** Stated problem **
Copy each of the entries below word for word, leaving out the pictures.

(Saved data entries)
--------
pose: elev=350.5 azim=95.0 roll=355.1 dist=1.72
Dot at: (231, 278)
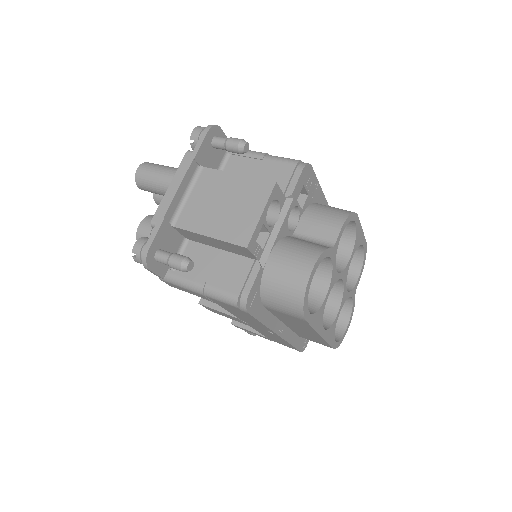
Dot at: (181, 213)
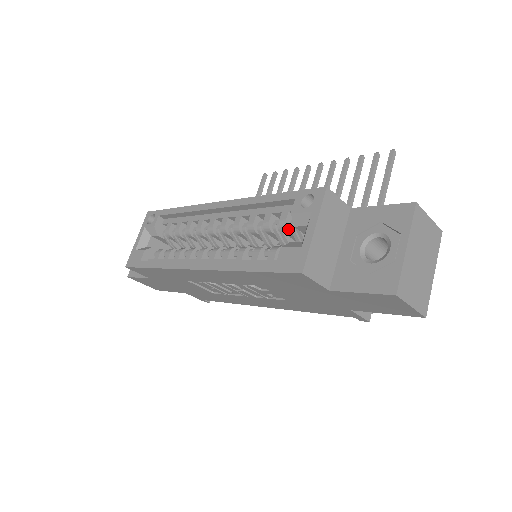
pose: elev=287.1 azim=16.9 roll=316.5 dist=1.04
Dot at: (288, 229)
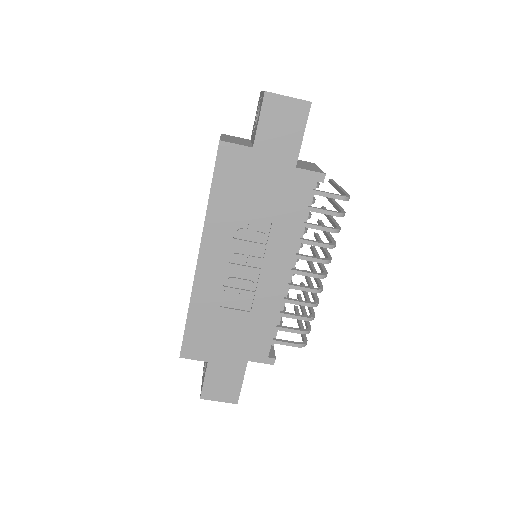
Dot at: occluded
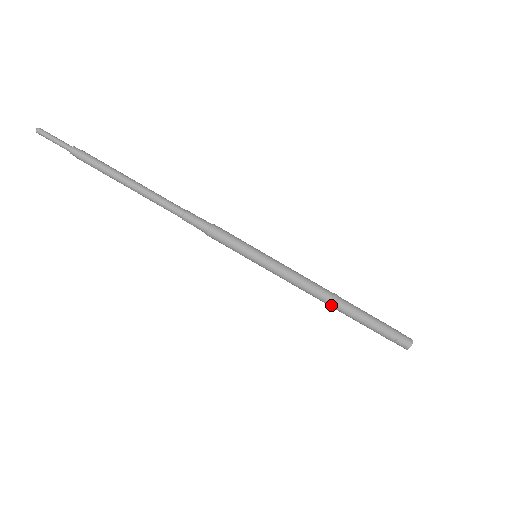
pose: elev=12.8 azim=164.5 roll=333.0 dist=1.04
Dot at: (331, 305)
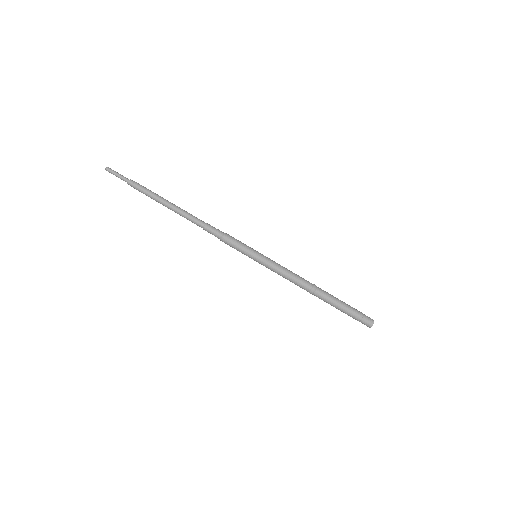
Dot at: (311, 292)
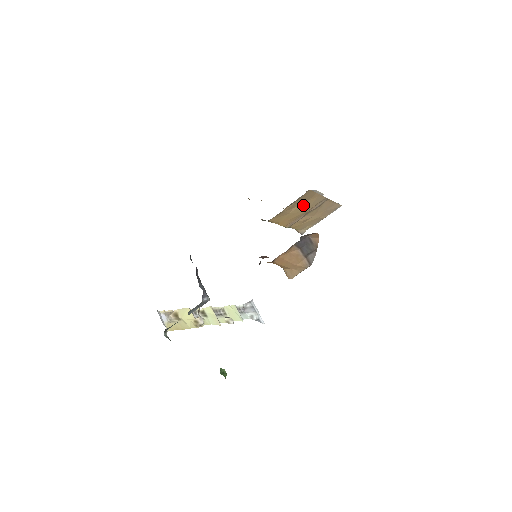
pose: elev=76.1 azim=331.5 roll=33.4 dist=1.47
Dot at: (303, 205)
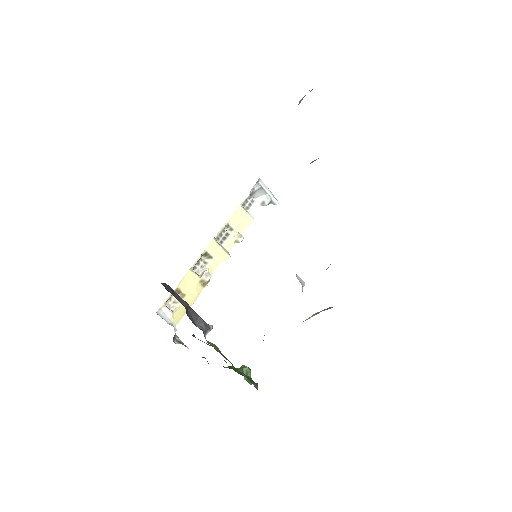
Dot at: occluded
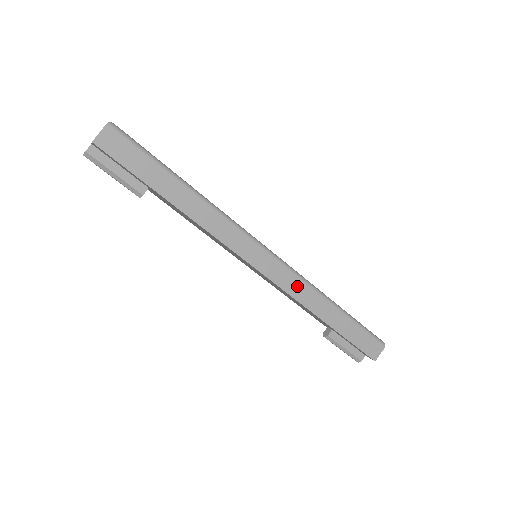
--------
** Written solution **
pose: elev=350.5 azim=95.0 roll=355.1 dist=1.72
Dot at: (231, 278)
Dot at: (181, 213)
pose: elev=287.1 azim=16.9 roll=316.5 dist=1.04
Dot at: (288, 229)
Dot at: occluded
pose: elev=12.8 azim=164.5 roll=333.0 dist=1.04
Dot at: (331, 305)
Dot at: (311, 292)
pose: elev=76.1 azim=331.5 roll=33.4 dist=1.47
Dot at: (303, 205)
Dot at: occluded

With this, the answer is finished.